## BEGIN DATA LINES
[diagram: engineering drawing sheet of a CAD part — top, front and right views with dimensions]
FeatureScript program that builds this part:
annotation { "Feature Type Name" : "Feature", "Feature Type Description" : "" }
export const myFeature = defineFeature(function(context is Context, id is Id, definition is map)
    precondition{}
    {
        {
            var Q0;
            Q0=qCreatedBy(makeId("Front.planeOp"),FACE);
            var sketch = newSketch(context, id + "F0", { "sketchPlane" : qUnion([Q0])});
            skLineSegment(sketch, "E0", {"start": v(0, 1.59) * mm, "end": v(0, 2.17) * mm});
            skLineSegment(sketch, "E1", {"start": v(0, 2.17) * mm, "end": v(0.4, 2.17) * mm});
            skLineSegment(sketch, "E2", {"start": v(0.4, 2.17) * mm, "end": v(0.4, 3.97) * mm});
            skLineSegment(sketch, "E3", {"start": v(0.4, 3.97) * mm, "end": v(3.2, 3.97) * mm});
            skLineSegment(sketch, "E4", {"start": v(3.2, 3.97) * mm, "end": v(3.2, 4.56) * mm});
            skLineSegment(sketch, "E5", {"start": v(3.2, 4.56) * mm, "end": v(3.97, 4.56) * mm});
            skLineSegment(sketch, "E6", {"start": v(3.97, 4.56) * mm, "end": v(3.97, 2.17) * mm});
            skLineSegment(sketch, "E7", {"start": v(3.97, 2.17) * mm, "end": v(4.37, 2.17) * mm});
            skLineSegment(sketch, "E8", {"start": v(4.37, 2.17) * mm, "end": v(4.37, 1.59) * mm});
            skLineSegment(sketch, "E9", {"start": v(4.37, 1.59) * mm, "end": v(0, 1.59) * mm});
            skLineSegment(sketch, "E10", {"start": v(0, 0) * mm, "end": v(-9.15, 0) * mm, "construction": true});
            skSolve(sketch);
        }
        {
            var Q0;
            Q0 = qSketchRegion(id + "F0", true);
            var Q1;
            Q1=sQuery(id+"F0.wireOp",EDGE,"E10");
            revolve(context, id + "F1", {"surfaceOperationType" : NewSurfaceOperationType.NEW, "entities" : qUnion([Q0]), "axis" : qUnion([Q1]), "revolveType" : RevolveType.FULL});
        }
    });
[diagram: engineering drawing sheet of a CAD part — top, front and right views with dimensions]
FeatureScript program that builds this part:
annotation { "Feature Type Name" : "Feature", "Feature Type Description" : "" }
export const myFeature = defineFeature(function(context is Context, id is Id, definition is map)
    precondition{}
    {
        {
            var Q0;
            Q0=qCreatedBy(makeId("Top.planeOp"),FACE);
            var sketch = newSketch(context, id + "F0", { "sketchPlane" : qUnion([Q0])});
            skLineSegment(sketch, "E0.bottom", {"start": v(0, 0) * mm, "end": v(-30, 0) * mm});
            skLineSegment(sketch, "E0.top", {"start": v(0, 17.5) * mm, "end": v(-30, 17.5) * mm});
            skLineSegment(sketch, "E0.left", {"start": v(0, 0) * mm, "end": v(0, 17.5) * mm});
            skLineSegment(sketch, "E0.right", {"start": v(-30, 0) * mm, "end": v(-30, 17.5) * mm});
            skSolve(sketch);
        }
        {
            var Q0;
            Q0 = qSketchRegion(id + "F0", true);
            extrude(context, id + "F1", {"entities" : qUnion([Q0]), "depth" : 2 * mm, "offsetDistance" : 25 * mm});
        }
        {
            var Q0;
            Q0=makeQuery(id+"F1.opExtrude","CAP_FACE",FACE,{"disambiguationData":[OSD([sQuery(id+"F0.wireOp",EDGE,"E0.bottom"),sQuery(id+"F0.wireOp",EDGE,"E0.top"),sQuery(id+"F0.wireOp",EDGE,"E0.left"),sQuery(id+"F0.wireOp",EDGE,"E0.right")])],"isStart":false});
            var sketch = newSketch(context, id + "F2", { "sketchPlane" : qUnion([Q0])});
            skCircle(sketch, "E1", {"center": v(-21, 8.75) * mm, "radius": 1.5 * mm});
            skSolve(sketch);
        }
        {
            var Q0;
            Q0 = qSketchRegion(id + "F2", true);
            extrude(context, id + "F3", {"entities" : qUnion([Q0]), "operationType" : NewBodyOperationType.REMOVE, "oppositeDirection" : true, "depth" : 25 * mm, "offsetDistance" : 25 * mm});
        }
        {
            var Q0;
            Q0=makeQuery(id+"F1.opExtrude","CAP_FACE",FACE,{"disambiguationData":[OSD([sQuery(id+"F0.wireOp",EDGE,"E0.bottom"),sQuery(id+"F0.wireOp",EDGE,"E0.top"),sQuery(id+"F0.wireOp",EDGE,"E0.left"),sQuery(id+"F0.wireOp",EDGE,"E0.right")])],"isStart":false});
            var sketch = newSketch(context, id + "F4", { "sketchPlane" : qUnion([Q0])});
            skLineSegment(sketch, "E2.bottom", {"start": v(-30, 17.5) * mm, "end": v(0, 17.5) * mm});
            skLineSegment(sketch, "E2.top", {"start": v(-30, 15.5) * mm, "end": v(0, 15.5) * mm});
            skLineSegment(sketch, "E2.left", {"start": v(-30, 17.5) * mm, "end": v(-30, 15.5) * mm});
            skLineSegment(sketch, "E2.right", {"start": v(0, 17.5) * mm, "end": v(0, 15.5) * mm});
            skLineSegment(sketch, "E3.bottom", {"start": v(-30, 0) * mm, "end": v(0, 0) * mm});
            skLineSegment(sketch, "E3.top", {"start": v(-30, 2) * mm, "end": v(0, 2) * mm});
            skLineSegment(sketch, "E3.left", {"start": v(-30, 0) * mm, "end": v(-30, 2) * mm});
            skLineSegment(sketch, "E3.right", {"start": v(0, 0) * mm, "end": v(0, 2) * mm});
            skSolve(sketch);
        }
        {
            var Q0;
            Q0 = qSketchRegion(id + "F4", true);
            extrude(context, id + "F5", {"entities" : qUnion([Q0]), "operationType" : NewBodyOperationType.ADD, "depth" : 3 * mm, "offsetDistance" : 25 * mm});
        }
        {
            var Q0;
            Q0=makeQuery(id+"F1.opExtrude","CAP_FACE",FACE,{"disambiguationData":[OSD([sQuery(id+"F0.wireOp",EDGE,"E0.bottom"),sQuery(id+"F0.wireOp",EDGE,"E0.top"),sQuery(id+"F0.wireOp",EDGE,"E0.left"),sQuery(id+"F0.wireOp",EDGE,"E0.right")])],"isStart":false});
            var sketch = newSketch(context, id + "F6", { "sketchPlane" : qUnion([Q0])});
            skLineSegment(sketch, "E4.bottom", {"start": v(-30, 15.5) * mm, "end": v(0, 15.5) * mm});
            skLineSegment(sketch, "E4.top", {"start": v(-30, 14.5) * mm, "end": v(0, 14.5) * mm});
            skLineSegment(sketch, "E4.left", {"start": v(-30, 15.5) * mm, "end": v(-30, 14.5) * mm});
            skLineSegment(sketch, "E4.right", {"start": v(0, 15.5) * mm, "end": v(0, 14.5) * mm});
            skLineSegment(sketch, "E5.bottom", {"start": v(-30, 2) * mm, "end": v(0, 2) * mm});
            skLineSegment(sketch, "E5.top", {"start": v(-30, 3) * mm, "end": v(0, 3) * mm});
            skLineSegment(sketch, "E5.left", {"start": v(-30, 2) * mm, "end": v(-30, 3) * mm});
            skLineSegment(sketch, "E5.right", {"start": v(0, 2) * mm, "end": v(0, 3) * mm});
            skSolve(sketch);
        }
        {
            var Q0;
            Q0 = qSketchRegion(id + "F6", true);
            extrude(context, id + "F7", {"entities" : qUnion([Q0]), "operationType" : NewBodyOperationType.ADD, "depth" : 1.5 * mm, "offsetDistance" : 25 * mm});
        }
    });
## END DATA LINES
Show each line above that contains the string "qUnion", counting a match only when the letter case is the same.

            var sketch = newSketch(context, id + "F0", { "sketchPlane" : qUnion([Q0])});
            revolve(context, id + "F1", {"surfaceOperationType" : NewSurfaceOperationType.NEW, "entities" : qUnion([Q0]), "axis" : qUnion([Q1]), "revolveType" : RevolveType.FULL});
            var sketch = newSketch(context, id + "F0", { "sketchPlane" : qUnion([Q0])});
            extrude(context, id + "F1", {"entities" : qUnion([Q0]), "depth" : 2 * mm, "offsetDistance" : 25 * mm});
            var sketch = newSketch(context, id + "F2", { "sketchPlane" : qUnion([Q0])});
            extrude(context, id + "F3", {"entities" : qUnion([Q0]), "operationType" : NewBodyOperationType.REMOVE, "oppositeDirection" : true, "depth" : 25 * mm, "offsetDistance" : 25 * mm});
            var sketch = newSketch(context, id + "F4", { "sketchPlane" : qUnion([Q0])});
            extrude(context, id + "F5", {"entities" : qUnion([Q0]), "operationType" : NewBodyOperationType.ADD, "depth" : 3 * mm, "offsetDistance" : 25 * mm});
            var sketch = newSketch(context, id + "F6", { "sketchPlane" : qUnion([Q0])});
            extrude(context, id + "F7", {"entities" : qUnion([Q0]), "operationType" : NewBodyOperationType.ADD, "depth" : 1.5 * mm, "offsetDistance" : 25 * mm});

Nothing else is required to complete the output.